Vorremmo vertere l’attenzione sul termine “libertà”: nominato proprio dai Talebani stessi, viene qui inteso certamente come capacità del Paese di restare svincolato da entità esterne che ne devierebbero il corso. Se però abbassassimo lo sguardo sulla situazione interna, se ci portassimo in mezzo alle vie, alle piazze, tra la gente dell’Afghanistan, riusciremmo a percepire ugualmente questo senso appunto di “libertà” nella sua declinazione meno politica e astratta, meno internazionale, ma più pratica e fattuale, maggiormente vicina al popolo? La nostra stessa fonte, insieme ad altre, ci porta alcuni esempi lampanti di come sia in realtà la situazione, caratterizzata da “tipici segni di progresso” come “il matrimonio forzato e infantile, l'abuso e lo sfruttamento economico e sessuale, la vendita di bambini e organi, il lavoro forzato minorile, la tratta di esseri umani, [...] esecuzioni sommarie, sparizioni forzate, detenzioni arbitrarie, torture e sfollamenti arbitrari”. Tutto questo colpendo soprattutto le donne, i disabili e le minoranze, arrivando, come il nostro giornale di riferimento continua, ad una “continua, sistematica e scioccante soppressione di una moltitudine di diritti umani”, che noi avremmo comunque già dedotto.

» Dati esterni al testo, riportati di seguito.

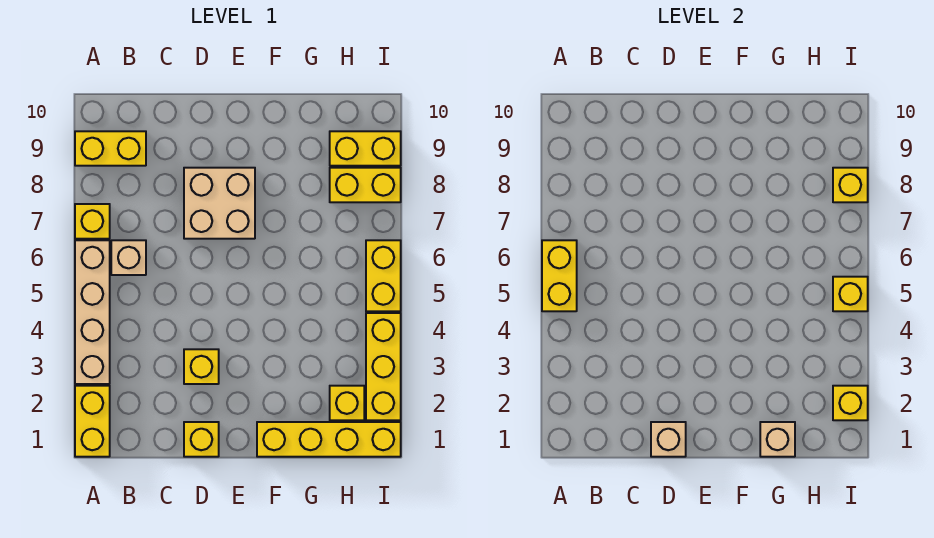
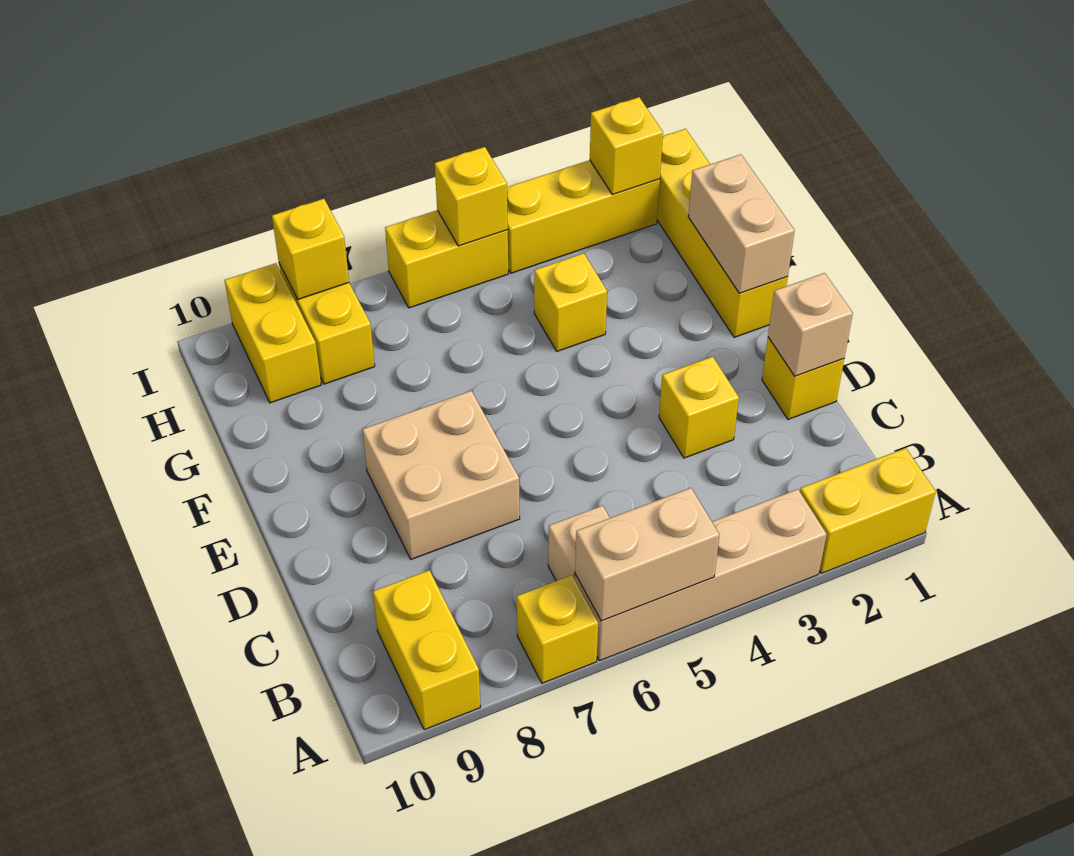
yellow brick A5:A6 level 2 -> tan brick A5:A6 level 2
tan brick G1 level 2 -> tan brick F1:G1 level 2
yellow brick H2 level 1 -> yellow brick G4 level 1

A questo punto altro non ci resta che chiamare in causa la nostra coscienza di cittadini: noi che tanto difendiamo la libertà, quanto siamo pronti a puntare il dito, con sana e doverosa critica, verso chi tradisce la dignità e la rispettabilità dell’uomo? Proprio ieri un gruppo di 30 esperti delle Nazioni Unite ha “rivolto un appello alla comunità internazionale a impegnarsi per sostenere il popolo afghano che vive in una gravissima crisi umanitaria”: come riportano i dati, si aggira intorno a 16 milioni il numero di bambini che non ricevono cibo di base o assistenza sanitaria, e intorno ai 30 milioni, il massimo storico, gli afghani bisognosi di assistenza. Le Nazioni Unite hanno poi “ribadito la richiesta [...] di restituire ad ogni donna e bambina i diritti e la dignità che spettano loro", secondo quanto dichiarato da un portavoce del segretario generale, Farhan Haq.
Nonostante queste difficoltà critiche, tuttavia, l’Emirato islamico dell’Afghanistan, questo il nome che si è attribuito, ha dichiarato che “ora la sicurezza è garantita, il territorio è controllato da un unico regime, vige un sistema islamico e tutto si applica nell'ottica della sharia". Un modo di ragionare che pare voler bendare affannosamente tutti i punti di vista esterni, in qualche modo abbagliarli, loro che dovrebbero, in quest’idea, disinteressarsi completamente della questione afghana e confidare in un sistema di governo ben consolidato e fondato appunto su principi politici e religiosi. Un sistema di governo che palesemente fa uso della pressione mediatica e sociale per mascherarsi, lasciando sorgere dubbi da ogni parte quando si cerca di andare al nocciolo della questione.
In casi come questo, quando ne va della dignità umana, del rispetto dei diritti più elementari, allora noi comuni cittadini potremmo cominciare a fare più nostre queste vicende, porvi un’attenzione e uno sguardo diverso, consapevoli che tutti noi, abitanti del mondo esattamente da pari, non possiamo sfuggire più di un tanto a ciò che accade dietro l’angolo del nostro spazio vitale, dove il superamento di certi problemi e certe difficoltà non è più scontato.